El padre Caspar había abandonado su explicación geoastronómica y habíase explayado en la descripción del diluvio. Hablaba ahora su latín erudito, moviendo los brazos para evocar los diferentes fenómenos celestes e inferiores, a grandes pasos sobre el combés. Lo había hecho precisamente mientras el cielo sobre la bahía estaba nublándose y anunciábase un temporal como los que llegaban sólo, de repente, en el mar del Trópico. Ahora bien, habiéndose roto todas las fuentes del abismo y las ventanas de los cielos, ¡qué horrendum et formidandum spectaculum habíase ofrecido a Noé y a su familia!
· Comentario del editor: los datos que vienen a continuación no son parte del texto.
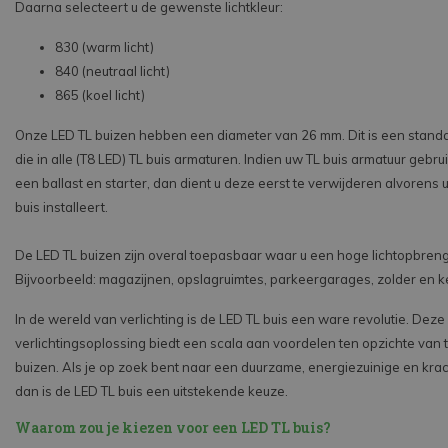
Daarna selecteert u de gewenste lichtkleur:
830 (warm licht)
840 (neutraal licht)
865 (koel licht)
Onze LED TL buizen hebben een diameter van 26 mm. Dit is een stand
die in alle (T8 LED) TL buis armaturen. Indien uw TL buis armatuur gebr
een ballast en starter, dan dient u deze eerst te verwijderen alvorens 
buis installeert.
De LED TL buizen zijn overal toepasbaar waar u een hoge lichtopbreng
Bijvoorbeeld: magazijnen, opslagruimtes, parkeergarages, zolder en k
In de wereld van verlichting is de LED TL buis een ware revolutie. Deze
verlichtingsoplossing biedt een scala aan voordelen ten opzichte van t
buizen. Als je op zoek bent naar een duurzame, energiezuinige en krach
dan is de LED TL buis een uitstekende keuze.
Waarom zou je kiezen voor een LED TL buis?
Los hombres se refugiaban en un principio sobre los tejados, pero sus casas eran barridas por las corrientes que llegaban de las Antípodas con la fuerza del viento divino que las había levantado y empujado; trepaban sobre los árboles, pero éstos eran arrancados como pajillas; veían aún unas cimas de antiquísimas encinas y a ellas agarrábanse, pero los vientos los zarandeaban con tal rabia que no conseguían mantener la presa. Ya en el mar que cubría valles y montes veíanse flotar cadáveres inflados, en los que los últimos pájaros espantados intentaban encaramarse como en atrocísimo nido; mas, perdiendo pronto también este último refugio, cedían extenuados entre la tempestad, las plumas pesadas, las alas ya desmayadas.

—Oh, horrenda justitiae divinae spectacula —exultaba el padre Caspar, y era nada, aseguraba, respecto de lo que nos será dado ver el día en que Cristo vuelva a juzgar a vivos y muertos…

Y al gran estruendo de la naturaleza respondían los animales del Arca, a los aullidos del viento hacían eco los lobos, al rugir de los truenos hacía de contrapunto el león, al escalofrío de las centellas bramaban los elefantes, ladraban los perros a la voz de sus congéneres moribundos, lloraban las ovejas ante los lamentos de los niños, graznaban las cornejas al graznar de la lluvia sobre el tejado del Arca, mugían los bueyes al mugir de las ondas, y todas las criaturas de la tierra y del aire con su calamitoso piar o quejumbroso maullar tomaban parte en el luto del planeta.

Fue en esta ocasión, aseguraba el padre Caspar, cuando Noé y su familia volvieron a descubrir la lengua que Adán había hablado en el Edén, y que sus hijos habían olvidado después de que los expulsaran y que los mismos descendientes de Noé habrían perdido, casi todos, el día de la gran confusión babélica, excepto los herederos de Gomer que habíanla llevado a las selvas del norte, donde el pueblo alemán habíala custodiado fielmente. Solamente la lengua alemana, ahora gritaba en su lengua materna el padre Caspar poseído, «redet mit der Zunge, donnert mit dem Himmel, blitzet mit den schnellen Wolken», o como luego inventivamente seguía, mezclando los aspérrimos sonidos de idiomas diferentes, sólo la lengua alemana habla la lengua de la naturaleza, «blitza con los Nubes, brumma con el cierfo, gruntza con el Schwaino, tzissca con el Anguicolo, maua con el Kato, schnattera con el Ansérculo, cuaquera con la Gansa, kakkakakka con la Gallina, klappera con la Cigonia, krakka con el Korbaccho, schwirra con la Hirundine!». Y al final él estaba ronco por tanto babelizar, y Roberto convencido de que la verdadera lengua de Adán, vuelta a hallar con el Diluvio, arraigase sólo en las landas del Sacro Romano Emperador.

Chorreante de sudor, el religioso había terminado su evocación. Casi como si estuviera asustado por las consecuencias de todos los diluvios, el cielo había convocado hacia sí a la tempestad, como un estornudo que parece ya ya que va a explotar y luego es contenido con un gruñido.